==== Material supplied ====

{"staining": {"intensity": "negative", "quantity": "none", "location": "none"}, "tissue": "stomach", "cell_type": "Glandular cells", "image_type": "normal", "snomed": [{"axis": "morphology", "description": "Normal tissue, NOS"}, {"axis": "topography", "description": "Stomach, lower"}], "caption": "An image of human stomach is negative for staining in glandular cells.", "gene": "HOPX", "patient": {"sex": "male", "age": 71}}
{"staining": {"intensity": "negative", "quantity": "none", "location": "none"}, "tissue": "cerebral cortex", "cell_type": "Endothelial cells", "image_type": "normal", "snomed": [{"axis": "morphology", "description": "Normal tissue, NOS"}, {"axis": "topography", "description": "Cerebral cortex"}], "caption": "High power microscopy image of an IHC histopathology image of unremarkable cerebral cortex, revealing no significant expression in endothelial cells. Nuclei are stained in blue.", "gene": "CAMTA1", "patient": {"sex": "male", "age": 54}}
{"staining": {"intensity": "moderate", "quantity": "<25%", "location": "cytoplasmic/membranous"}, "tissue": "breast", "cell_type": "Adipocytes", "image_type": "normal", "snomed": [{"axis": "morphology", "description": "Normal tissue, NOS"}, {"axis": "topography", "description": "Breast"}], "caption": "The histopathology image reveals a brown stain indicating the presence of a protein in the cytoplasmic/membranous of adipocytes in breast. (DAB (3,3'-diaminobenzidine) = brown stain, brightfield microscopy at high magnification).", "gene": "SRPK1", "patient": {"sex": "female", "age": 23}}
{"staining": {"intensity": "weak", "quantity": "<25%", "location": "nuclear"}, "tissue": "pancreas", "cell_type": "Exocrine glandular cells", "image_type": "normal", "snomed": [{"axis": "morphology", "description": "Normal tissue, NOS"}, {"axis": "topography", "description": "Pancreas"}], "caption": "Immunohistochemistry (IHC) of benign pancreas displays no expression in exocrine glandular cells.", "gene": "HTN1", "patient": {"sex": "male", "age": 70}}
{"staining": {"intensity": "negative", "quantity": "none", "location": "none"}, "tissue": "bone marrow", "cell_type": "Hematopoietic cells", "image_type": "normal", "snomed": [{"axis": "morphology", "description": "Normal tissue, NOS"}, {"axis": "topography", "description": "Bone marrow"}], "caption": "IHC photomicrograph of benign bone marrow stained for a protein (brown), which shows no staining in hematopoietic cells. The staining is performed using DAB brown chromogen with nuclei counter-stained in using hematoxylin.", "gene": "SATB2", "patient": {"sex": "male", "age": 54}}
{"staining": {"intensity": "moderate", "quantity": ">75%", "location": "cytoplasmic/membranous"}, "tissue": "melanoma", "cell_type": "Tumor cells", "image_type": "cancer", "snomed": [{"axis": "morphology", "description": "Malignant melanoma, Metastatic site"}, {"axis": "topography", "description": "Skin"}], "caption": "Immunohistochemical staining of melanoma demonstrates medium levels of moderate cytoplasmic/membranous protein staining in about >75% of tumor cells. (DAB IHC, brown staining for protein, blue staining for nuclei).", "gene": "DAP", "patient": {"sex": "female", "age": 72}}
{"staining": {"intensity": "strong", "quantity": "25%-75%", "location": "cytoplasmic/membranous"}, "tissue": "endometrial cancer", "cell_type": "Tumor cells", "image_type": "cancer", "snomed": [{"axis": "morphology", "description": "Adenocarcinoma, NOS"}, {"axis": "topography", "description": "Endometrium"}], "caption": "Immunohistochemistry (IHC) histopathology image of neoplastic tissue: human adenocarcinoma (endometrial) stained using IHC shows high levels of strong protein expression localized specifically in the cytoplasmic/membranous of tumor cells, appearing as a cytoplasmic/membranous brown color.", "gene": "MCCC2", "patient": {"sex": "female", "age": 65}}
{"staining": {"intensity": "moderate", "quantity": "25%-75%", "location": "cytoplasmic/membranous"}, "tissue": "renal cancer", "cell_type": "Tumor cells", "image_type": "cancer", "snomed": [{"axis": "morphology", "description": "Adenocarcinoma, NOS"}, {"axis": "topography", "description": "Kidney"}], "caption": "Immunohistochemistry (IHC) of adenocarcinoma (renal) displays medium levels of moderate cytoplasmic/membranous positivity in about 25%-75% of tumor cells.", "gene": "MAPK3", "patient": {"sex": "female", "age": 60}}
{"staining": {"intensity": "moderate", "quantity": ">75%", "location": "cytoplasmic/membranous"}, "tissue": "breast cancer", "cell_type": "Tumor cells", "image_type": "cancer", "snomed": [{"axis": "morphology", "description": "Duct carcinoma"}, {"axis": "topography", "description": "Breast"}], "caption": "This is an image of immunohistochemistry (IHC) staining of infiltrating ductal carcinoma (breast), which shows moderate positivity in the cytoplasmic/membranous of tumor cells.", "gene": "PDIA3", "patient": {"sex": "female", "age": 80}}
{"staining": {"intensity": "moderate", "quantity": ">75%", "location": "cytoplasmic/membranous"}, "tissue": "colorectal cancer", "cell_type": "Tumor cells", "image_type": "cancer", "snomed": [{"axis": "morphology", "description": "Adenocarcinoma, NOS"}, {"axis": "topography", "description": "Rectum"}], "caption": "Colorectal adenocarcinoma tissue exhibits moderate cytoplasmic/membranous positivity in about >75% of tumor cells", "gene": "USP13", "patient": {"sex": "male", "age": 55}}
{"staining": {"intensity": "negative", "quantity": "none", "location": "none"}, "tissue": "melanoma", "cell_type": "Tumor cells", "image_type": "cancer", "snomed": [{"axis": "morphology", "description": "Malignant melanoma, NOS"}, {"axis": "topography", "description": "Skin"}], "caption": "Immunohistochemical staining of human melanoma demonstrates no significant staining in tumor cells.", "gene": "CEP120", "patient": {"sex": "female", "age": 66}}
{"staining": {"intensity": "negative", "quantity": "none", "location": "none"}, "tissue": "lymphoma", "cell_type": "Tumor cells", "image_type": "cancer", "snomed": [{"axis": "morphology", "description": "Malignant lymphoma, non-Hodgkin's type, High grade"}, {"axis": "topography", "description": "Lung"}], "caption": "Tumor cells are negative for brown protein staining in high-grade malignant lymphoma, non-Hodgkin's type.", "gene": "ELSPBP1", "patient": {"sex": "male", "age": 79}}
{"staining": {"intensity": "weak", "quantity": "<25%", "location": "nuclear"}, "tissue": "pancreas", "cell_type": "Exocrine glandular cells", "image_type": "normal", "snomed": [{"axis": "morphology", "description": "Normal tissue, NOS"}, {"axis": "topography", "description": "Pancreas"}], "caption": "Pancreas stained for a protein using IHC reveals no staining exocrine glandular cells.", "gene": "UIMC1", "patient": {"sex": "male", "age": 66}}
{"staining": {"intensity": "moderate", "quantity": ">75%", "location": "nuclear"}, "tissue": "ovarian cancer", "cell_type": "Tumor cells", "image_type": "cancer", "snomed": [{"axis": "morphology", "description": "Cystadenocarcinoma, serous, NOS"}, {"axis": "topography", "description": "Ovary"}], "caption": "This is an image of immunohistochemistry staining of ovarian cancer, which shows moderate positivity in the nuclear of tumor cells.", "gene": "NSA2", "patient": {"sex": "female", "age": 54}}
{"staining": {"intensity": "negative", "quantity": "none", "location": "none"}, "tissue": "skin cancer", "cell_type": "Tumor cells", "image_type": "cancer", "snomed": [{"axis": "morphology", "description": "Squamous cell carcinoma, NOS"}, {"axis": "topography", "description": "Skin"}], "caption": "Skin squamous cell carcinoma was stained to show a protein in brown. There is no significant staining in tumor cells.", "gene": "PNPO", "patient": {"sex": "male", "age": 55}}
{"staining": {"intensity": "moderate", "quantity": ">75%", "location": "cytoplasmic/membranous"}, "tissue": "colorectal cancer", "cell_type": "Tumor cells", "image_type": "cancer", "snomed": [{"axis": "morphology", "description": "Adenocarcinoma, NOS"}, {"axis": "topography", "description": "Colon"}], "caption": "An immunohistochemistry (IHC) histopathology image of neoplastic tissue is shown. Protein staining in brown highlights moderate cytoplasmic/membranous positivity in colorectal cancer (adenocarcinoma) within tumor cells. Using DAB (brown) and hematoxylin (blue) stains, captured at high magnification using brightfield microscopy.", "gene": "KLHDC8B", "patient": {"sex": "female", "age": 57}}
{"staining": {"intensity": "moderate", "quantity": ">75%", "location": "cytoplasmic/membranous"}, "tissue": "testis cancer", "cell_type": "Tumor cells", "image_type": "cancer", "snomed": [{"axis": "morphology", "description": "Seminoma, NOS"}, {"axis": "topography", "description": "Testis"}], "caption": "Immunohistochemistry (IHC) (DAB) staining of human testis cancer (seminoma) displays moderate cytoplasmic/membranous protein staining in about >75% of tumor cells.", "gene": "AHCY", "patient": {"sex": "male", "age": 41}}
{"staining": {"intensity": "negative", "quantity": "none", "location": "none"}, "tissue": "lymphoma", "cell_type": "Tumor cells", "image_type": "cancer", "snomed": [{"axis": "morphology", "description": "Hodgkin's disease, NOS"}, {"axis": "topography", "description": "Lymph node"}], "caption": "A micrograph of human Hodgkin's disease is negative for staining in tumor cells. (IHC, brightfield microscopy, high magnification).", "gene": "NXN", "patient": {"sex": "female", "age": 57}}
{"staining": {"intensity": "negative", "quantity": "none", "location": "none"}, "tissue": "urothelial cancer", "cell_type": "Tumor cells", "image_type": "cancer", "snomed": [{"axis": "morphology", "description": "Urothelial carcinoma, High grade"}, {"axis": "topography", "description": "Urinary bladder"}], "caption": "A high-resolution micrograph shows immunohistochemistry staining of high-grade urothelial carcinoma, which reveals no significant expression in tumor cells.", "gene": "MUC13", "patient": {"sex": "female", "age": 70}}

====

**Task objective**
Give back exactly the lines of the listing, starting with the first and ending with the one bearing "histopathology image reveals". Add no other lines.

**Response to this task**
{"staining": {"intensity": "negative", "quantity": "none", "location": "none"}, "tissue": "stomach", "cell_type": "Glandular cells", "image_type": "normal", "snomed": [{"axis": "morphology", "description": "Normal tissue, NOS"}, {"axis": "topography", "description": "Stomach, lower"}], "caption": "An image of human stomach is negative for staining in glandular cells.", "gene": "HOPX", "patient": {"sex": "male", "age": 71}}
{"staining": {"intensity": "negative", "quantity": "none", "location": "none"}, "tissue": "cerebral cortex", "cell_type": "Endothelial cells", "image_type": "normal", "snomed": [{"axis": "morphology", "description": "Normal tissue, NOS"}, {"axis": "topography", "description": "Cerebral cortex"}], "caption": "High power microscopy image of an IHC histopathology image of unremarkable cerebral cortex, revealing no significant expression in endothelial cells. Nuclei are stained in blue.", "gene": "CAMTA1", "patient": {"sex": "male", "age": 54}}
{"staining": {"intensity": "moderate", "quantity": "<25%", "location": "cytoplasmic/membranous"}, "tissue": "breast", "cell_type": "Adipocytes", "image_type": "normal", "snomed": [{"axis": "morphology", "description": "Normal tissue, NOS"}, {"axis": "topography", "description": "Breast"}], "caption": "The histopathology image reveals a brown stain indicating the presence of a protein in the cytoplasmic/membranous of adipocytes in breast. (DAB (3,3'-diaminobenzidine) = brown stain, brightfield microscopy at high magnification).", "gene": "SRPK1", "patient": {"sex": "female", "age": 23}}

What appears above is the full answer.